Purpose
To describe a newly recognized clinical syndrome consisting of ptosis, diplopia, vertical gaze limitation, and abduction weakness that can occur following orbital roof removal during orbito-zygomatic-pterional craniotomy.
Design
Case series.
Participants
Eight study patients, ages 44 – 80 years, 7 female, with neuro-ophthalmic symptoms after pterional craniotomy.
Methods
Case description of eight study patients.
Main Outcome Measures
Presence of ptosis, diplopia, and gaze limitation.
Results
Eight patients had neuro-ophthalmic findings after pterional craniotomy for meningioma removal or aneurysm clipping. The cardinal features were ptosis, limited elevation and hypotropia. Three patients also had limitation of downgaze and two had limitation of abduction. Imaging showed loss of the fat layers which normally envelop the superior rectus/levator palpebrae superioris. The muscles appeared attached to the defect in the orbital roof. Ptosis and diplopia developed in two patients despite Medpor titanium mesh implants. Deficits in all patients showed spontaneous improvement. In two patients a levator advancement was required to repair ptosis. In three patients an inferior rectus recession using an adjustable suture was performed to treat vertical diplopia. Follow-up a mean of 6.5 years later revealed that all patients had a slight residual upgaze deficit, but alignment was orthotropic in primary gaze.

> [Dataset excerpts]:

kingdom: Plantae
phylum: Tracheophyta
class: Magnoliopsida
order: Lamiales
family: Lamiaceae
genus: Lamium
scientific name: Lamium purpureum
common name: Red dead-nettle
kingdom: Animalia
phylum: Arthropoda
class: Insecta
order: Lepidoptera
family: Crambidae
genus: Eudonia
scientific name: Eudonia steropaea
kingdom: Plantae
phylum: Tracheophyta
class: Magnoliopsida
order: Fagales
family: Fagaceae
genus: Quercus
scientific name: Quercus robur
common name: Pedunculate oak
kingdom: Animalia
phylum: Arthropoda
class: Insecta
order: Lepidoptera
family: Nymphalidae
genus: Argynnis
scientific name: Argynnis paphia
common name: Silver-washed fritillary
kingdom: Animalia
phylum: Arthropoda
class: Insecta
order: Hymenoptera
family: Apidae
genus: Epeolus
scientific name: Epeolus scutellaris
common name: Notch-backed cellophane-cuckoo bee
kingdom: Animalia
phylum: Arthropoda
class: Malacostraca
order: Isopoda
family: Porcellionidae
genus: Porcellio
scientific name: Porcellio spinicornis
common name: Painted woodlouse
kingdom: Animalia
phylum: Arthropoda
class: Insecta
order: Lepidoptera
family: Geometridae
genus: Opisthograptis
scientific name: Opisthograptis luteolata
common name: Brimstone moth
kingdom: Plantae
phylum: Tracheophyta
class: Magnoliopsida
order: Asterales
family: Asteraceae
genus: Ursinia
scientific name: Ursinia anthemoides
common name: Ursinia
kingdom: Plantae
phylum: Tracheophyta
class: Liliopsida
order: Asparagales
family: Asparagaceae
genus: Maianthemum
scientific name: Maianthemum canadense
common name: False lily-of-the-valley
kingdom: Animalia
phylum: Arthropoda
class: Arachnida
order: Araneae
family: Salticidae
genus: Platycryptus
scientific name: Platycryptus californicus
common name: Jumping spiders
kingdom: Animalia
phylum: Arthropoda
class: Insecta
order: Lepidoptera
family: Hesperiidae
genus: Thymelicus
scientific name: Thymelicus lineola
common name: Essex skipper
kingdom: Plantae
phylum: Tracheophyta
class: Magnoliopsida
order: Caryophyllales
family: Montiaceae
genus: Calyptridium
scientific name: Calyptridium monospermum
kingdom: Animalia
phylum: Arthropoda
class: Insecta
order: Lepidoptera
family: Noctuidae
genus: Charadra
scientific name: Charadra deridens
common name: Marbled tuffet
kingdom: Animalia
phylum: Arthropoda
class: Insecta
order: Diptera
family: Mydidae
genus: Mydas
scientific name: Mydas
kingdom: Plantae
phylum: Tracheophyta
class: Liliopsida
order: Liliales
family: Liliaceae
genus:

> [Actions to take]:
1. Rewrite the abstract on ptosis and diplopia after pterional craniotomy, everything from "Participants" down to "and gaze limitation.", putting "enrolled patients" in place of "study patients".
2. Extend the abstract on ptosis and diplopia after pterional craniotomy with what would come after its final sentence.

> [Answer list]:
1.
Participants
Eight enrolled patients, ages 44 – 80 years, 7 female, with neuro-ophthalmic symptoms after pterional craniotomy.
Methods
Case description of eight enrolled patients.
Main Outcome Measures
Presence of ptosis, diplopia, and gaze limitation.

2.
Conclusions
After pterional craniotomy, ptosis, diplopia and vertical gaze limitation can result from tethering of the superior rectus/levator palpebrae superioris complex to the surgical defect in the orbital roof. Lateral rectus function is sometimes compromised by muscle attachment to the lateral orbital osteotomy. This syndrome occurs in about 1% of patients after removal of the orbital roof and can be treated, if necessary, by prism glasses or surgery.